We consider a constrained Markov Decision Problem (CMDP) where the goal of an agent is to maximize the expected discounted sum of rewards over an infinite horizon while ensuring that the expected discounted sum of costs exceeds a certain threshold. Building on the idea of momentum-based acceleration, we develop the Primal-Dual Accelerated Natural Policy Gradient (PD-ANPG) algorithm that guarantees an $\epsilon$ global optimality gap and $\epsilon$ constraint violation with $\tilde{\mathcal{O}}(\epsilon^{-2})$ sample complexity for general parameterized policies. This improves the state-of-the-art sample complexity in general parameterized CMDPs by a factor of $\mathcal{O}(\epsilon^{-2})$ and achieves the theoretical lower bound.
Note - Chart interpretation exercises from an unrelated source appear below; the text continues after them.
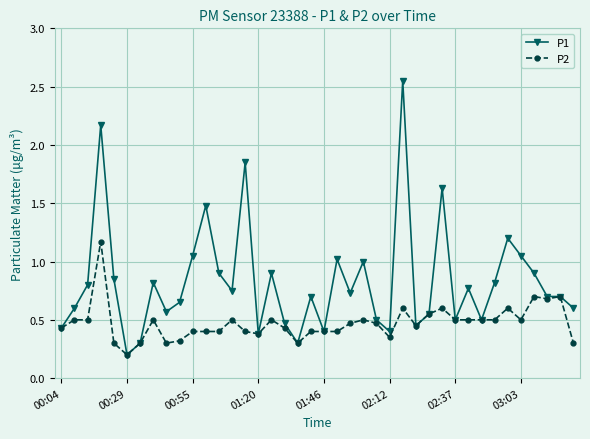

Which series has the largest total across all categories?

P1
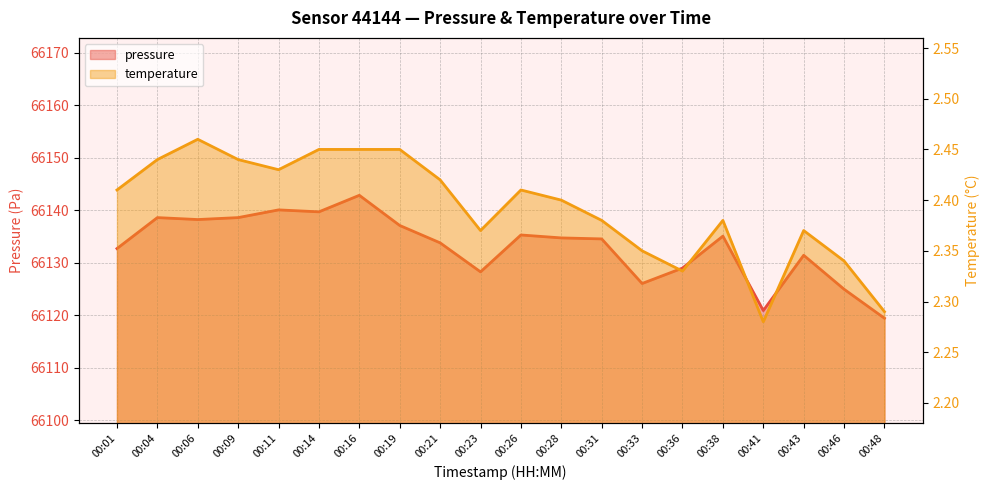

Rank the series by their maximum value, from lowest to highest.

temperature, pressure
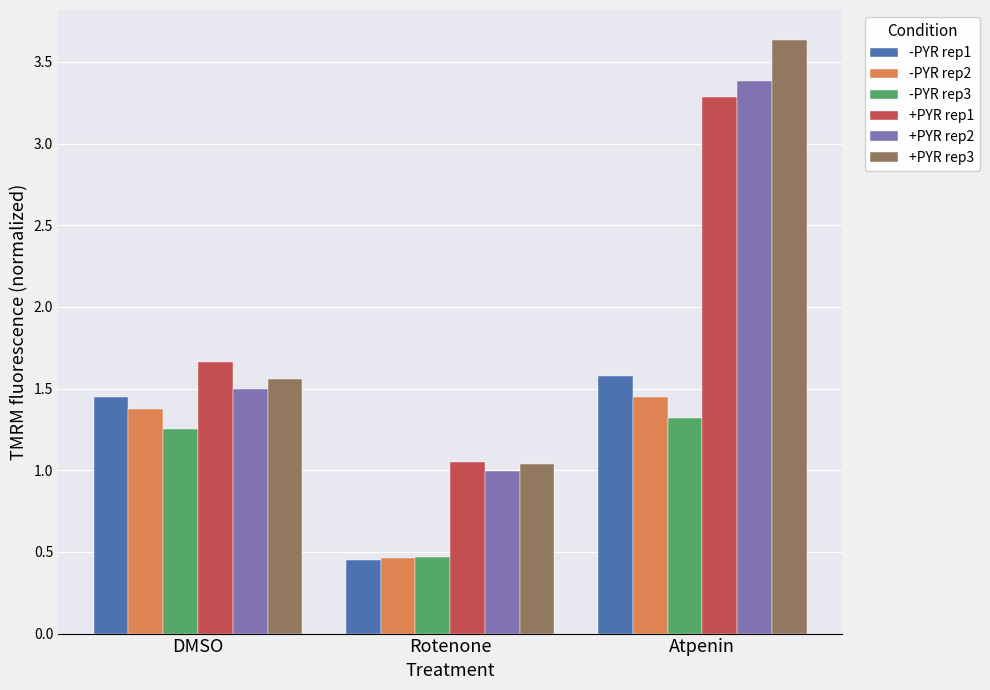

Which label corresponds to the largest value in the chart?

Atpenin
翻译：本文研究约束马尔可夫决策问题（CMDP），其目标是在无限时域内最大化期望折扣奖励总和，同时确保期望折扣成本总和不超过特定阈值。基于动量加速思想，我们提出了原始-对偶加速自然策略梯度（PD-ANPG）算法，该算法对通用参数化策略可保证 $\epsilon$ 全局最优性间隙与 $\epsilon$ 约束违反度，且具有 $\tilde{\mathcal{O}}(\epsilon^{-2})$ 的样本复杂度。该结果将通用参数化CMDP的现有最优样本复杂度改进了 $\mathcal{O}(\epsilon^{-2})$ 倍，并达到了理论下界。